Depois do fracasso das negociações de paz entre Estados Unidos e Irã, o presidente americano, Donald Trump, surpreendeu muita gente ao avisar que, agora, é ele quem quer fechar o Estreito de Ormuz. Mas todo o problema não era manter essa passagem aberta? Era, mas é preciso lembrar de como se dá o "fechamento": não se trata de uma barreira física, mas de ameaça de ataque às embarcações.
Isso significa que os navios iranianos que levam petróleo à China e a outros países passam sem nenhum problema. O mesmo ocorre com embarcações de outras nações consideradas aliadas ou ao menos "amigas", sob o ponto de vista iraniano. Com o preço do barril em alta exatamente por causa do fechamento, o Irã está ganhando mais dinheiro do que recebia antes dos ataques.
É por isso que, agora, Trump quer bloquear o estreito para interromper o canal de financiamento à guerra que o Irã acabou desenvolvendo durante os ataques. Conforme estimativa da empresa de dados e análises Kpler, o país persa teria exportado uma média de 1,85 milhão de barris de petróleo bruto por dia em março, cerca de 100 mil barris por dia a mais do que nos três meses anteriores.

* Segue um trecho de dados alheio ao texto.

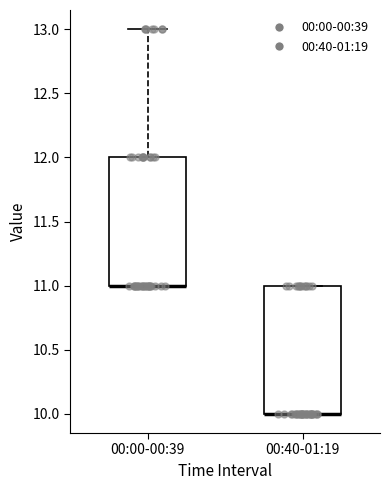

Reading left to right, read every box against the y-axis: the position of its median line, the range the box covers, and the ends of its whiskers. The values are not printed on the chart, so give them approximately, as read against the axis.

00:00-00:39: median 11 (drawn on the box's lower edge), box 11 to 12, whiskers 11 to 13
00:40-01:19: median 10 (drawn on the box's lower edge), box 10 to 11, whiskers 10 to 11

Além do ganho extra com preço e venda maior do que a de antes da guerra, o Irã está impondo aos poucos navios que atravessam um pedágio estimado em US$ 2 milhões cada um. Tudo isso ajuda o país a se financiar para a guerra, o que Trump agora quer evitar.
No entanto, é provável que o anúncio do presidente americano provoque nova subida no preço de mercado do barril do tipo brent, que é a referência internacional. A bolsa de Londres na qual são negociados os contratos para entrega futura abre às 22h, horário do Brasil.
Se nada passar por Ormuz, haverá menos disponibilidade de petróleo no mundo. E como prega a lei de mercado, quando há escassez, o preço sobe. Isso para não mencionar os riscos bélicos do bloqueio armado a Ormuz.